THE INPUT —

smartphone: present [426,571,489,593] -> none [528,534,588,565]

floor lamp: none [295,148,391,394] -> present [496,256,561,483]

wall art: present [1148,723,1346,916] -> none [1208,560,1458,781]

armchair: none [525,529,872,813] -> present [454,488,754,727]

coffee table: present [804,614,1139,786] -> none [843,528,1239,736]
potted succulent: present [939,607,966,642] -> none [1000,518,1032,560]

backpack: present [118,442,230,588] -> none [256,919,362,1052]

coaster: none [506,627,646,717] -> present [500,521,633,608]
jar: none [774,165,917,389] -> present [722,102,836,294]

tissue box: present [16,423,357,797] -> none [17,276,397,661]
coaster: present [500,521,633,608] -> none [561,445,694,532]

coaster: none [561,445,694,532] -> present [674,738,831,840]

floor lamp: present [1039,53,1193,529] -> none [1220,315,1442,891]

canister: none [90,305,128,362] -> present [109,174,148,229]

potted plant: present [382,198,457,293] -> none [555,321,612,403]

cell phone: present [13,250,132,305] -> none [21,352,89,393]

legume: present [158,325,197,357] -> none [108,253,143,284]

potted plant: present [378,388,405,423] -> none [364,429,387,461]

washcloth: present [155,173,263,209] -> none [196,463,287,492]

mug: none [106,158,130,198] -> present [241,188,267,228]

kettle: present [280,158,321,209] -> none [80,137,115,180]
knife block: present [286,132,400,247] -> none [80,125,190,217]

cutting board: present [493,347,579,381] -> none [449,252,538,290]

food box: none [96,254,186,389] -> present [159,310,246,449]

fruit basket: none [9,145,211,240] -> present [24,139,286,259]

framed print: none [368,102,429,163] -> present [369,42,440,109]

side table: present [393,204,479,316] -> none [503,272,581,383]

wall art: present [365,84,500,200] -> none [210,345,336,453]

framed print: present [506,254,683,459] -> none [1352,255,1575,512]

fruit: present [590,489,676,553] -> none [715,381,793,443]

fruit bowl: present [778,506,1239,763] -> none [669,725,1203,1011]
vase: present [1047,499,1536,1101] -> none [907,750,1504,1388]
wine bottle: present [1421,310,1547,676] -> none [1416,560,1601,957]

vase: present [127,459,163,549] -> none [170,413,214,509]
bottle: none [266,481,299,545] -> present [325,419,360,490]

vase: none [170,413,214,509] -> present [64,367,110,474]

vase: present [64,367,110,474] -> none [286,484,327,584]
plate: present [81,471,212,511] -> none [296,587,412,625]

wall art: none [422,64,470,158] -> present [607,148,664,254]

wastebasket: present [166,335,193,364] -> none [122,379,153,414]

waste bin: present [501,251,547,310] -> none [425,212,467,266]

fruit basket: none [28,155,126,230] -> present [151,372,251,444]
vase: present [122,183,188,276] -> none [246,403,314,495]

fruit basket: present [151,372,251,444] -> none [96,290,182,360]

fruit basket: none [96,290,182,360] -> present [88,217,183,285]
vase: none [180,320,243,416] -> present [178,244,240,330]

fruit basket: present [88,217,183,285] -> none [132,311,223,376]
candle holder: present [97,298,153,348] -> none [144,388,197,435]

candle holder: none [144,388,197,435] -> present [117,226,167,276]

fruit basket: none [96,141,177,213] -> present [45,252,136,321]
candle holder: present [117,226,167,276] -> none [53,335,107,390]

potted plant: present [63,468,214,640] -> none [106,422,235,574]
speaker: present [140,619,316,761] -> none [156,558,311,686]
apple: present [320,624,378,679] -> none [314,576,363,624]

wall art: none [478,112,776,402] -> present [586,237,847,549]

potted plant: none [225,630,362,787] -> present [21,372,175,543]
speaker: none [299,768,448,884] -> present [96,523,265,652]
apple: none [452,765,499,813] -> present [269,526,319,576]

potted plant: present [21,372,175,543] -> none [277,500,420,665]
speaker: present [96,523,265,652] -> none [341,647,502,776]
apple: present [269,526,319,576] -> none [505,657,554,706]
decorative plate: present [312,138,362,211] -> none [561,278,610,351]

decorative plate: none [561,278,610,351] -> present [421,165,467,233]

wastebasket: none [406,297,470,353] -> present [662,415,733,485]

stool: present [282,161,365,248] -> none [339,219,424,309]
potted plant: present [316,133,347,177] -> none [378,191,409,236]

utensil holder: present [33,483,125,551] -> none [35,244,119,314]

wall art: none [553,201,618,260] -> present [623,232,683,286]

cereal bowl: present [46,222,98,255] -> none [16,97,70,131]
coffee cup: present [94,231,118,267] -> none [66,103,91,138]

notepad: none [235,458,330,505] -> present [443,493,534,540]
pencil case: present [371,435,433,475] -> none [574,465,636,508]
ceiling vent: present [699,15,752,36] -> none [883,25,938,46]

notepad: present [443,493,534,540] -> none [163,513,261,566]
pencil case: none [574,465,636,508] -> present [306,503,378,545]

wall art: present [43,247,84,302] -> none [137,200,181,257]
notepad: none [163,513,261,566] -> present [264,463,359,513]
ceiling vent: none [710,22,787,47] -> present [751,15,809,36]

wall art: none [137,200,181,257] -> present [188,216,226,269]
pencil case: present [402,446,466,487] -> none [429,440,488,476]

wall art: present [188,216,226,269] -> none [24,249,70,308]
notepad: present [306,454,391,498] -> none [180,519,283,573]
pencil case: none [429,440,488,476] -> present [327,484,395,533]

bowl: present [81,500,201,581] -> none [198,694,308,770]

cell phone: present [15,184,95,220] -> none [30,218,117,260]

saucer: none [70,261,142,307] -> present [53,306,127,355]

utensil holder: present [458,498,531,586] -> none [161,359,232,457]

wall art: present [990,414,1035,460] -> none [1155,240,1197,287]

PROBLEM TO WORK ON —
Give again exactly, and only, the lines above starting at the one with "potted succulent: present" and ending at the one with "tissue box: present".

WRITTEN REPLY —
potted succulent: present [939,607,966,642] -> none [1000,518,1032,560]

backpack: present [118,442,230,588] -> none [256,919,362,1052]

coaster: none [506,627,646,717] -> present [500,521,633,608]
jar: none [774,165,917,389] -> present [722,102,836,294]

tissue box: present [16,423,357,797] -> none [17,276,397,661]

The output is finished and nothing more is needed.